In order to access this data, an analyst has a "federated search” interface: on a central site, the analyst specifies a query to run over the metadata stored on some or all of the wiretaps.  This approach handles the "flood of data" problem, instead of moving all the data to the analyst, the analyst's searches go to the data.

Some data still ends up centralized.  When the taps see particular tracking cookies (from advertisements or social networks), the presence seems to be recorded in a central "big data" datastore that retains data for a year.  Another analysis process looks at usernames embedded in web pages, creating a mapping of "login cookie to user" for various sites.  Finally this datastore also includes "cookie correlation", linking tracking and login cookies: if two different cookies (such as ones from Yahoo and Double-click) are seen from the same system as part of the same pageview, the database records that the two tracking cookies refer to the same browser.  This database effectively acts as a global identification and tracking system: for every user, what IPs did they use at what time and what are their tracking cookies.

Finally, the NSA systems supports "attack by name".  The analyst can specify a target's tracking cookies and, when a different wiretap sees a request, this special tap arranges for another computer to "shoot" an exploit into the target's traffic, directly compromising the target.

This approach works.  For example, finding all Jihobbiests is a single-query away: "Show all vBulletin private messages with a Mojahaden Secrets encrypted payload".  The analyst can then access the "full take" for any given address to understand a target's activity, such as retrieving email sent from the target’s computer or viewing his web surfing.  This can also help find an associated tracking cookie, which is a thread of information which reveals the target’s address usage history.  If the target failed to use a VPN, this now gives the target’s movements around the world.  

Perhaps the most powerful option is for the analyst to create another fingerprint rule, which the analyst can apply to both future traffic and all previously recoded traffic. So, for example, extract all Microsoft Office documents authored by the target, no matter where they were seen in the world.

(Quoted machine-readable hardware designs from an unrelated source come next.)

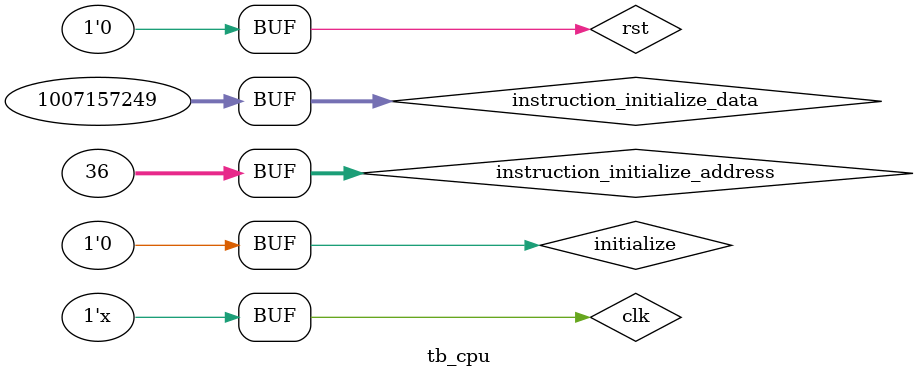
<source format=v>
`timescale 1ns / 1ns


module tb_cpu;

	// Inputs
	reg rst;
	reg clk;
	reg initialize;
	reg [31:0] instruction_initialize_data;
	reg [31:0] instruction_initialize_address;

	// Instantiate the Unit Under Test (UUT)
	cpu uut (
		.rst(rst), 
		.clk(clk), 
		.initialize(initialize), 
		.instruction_initialize_data(instruction_initialize_data), 
		.instruction_initialize_address(instruction_initialize_address)
	);

	initial begin
		// Initialize Inputs
		rst = 1;
		clk = 0;
		initialize = 1;
		instruction_initialize_data = 0;
		instruction_initialize_address = 0;

		#100;
		

      
		instruction_initialize_address = 0;
		instruction_initialize_data = 32'b000000_00000_00010_00001_00000_10_0000;      // ADD R1, R0, R2
		#20;
		instruction_initialize_address = 4;
		instruction_initialize_data = 32'b000000_00100_00100_01000_00000_10_0010;      // SUB R8, R4, R4
		#20;
		instruction_initialize_address = 8;
		instruction_initialize_data = 32'b000000_00101_00110_00111_00000_10_0101;      // OR R7, R5, R6
//		#20;
//		instruction_initialize_address = 12;
//		instruction_initialize_data = 32'b101011_00000_01001_00000_00000_00_1100;      // SW R9, 12(R0)
//		#20;
//		instruction_initialize_address = 16;
//		instruction_initialize_data = 32'b100011_00000_01100_00000_00000_00_1100;      // LW R12, 12(R0)
		#20	
        instruction_initialize_address = 12;
		instruction_initialize_data = 32'b000011_00000_00010_00000_00000_00_0011;      // BNE R0, R0, 1
		#20;
		instruction_initialize_address = 16;
        instruction_initialize_data = 32'b000000_00110_00101_00010_00000_10_0110;     // XOR R2, R6, R5
        #20;
        instruction_initialize_address = 20;
        instruction_initialize_data = 32'b000000_00101_01000_00011_00000_10_0111;     // NOR R3, R8, R5
        #20;
        instruction_initialize_address = 24;
        instruction_initialize_data = 32'b000000_00101_01000_01001_00000_10_1010;     // SLT R9, R8, R5
//        #20;
//        instruction_initialize_address = 24;
//        instruction_initialize_data = 32'b000010_00000_00000_00000_00000_00_0010;     // J @
        #20;
        instruction_initialize_address = 28;
        instruction_initialize_data = 32'b001000_00101_01001_00000_00000_00_0001;     // ADDI R9, R8, 1
        #20;
        instruction_initialize_address = 32;
        instruction_initialize_data = 32'b001100_00101_01001_00000_00000_00_0001;     // ANDI R9, R8, 1
        #20;
        instruction_initialize_address = 36;
        instruction_initialize_data = 32'b001111_00000_01000_00000_00000_00_0001;     // LUI R8, 1
                

		initialize = 0;
		rst = 0;
		
	end
      
always
#5 clk = ~clk;
endmodule
</source>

The uses extend way beyond terrorism.  It was this basic flow, used to identify and then exploit network administrators, that enabled the NSA and GCHQ to penetrate Belgacom.  The same flow, with a fingerprint for trade related keywords in email bodies, allowed New Zealand's GCSB to intercept WTO vote-related emails.  And it enabled a chat-room intercept of an Anonymous member, indicating a URL visit, to identify that person, find their Facebook account, and map their online activities.  On a more theoretical level, it almost certainly enabled the NSA to know the perpetrators behind the Sony hack, and offers a unique ability to analyze communication networks encrypted with PGP.

From a pure effectiveness viewpoint, I can’t think of a better concept.  It enables attributing traffic to individuals, efficiently isolating any items of interest, following threads of information, retrospective analysis, and targeted exploitation.  The biggest problem from an effectiveness standpoint is probably secrecy.  The NSA's flow could easily support many more US government interests if this flow (and therefore effectively all derived data) wasn't segregated into TS//SCI compartments.

Unfortunately, there exists a huge flaw: it is not particularly difficult to implement.  Any foreign power that can install a tap can run this style of analysis.  In my next article, I'll discuss my own experience building a hobby version of an NSA-style surveillance suite, and thus why the US needs to take the lead in "going dark": protecting network traffic against bulk surveillance and targeted attack.  For others can do unto us as we have already done unto them.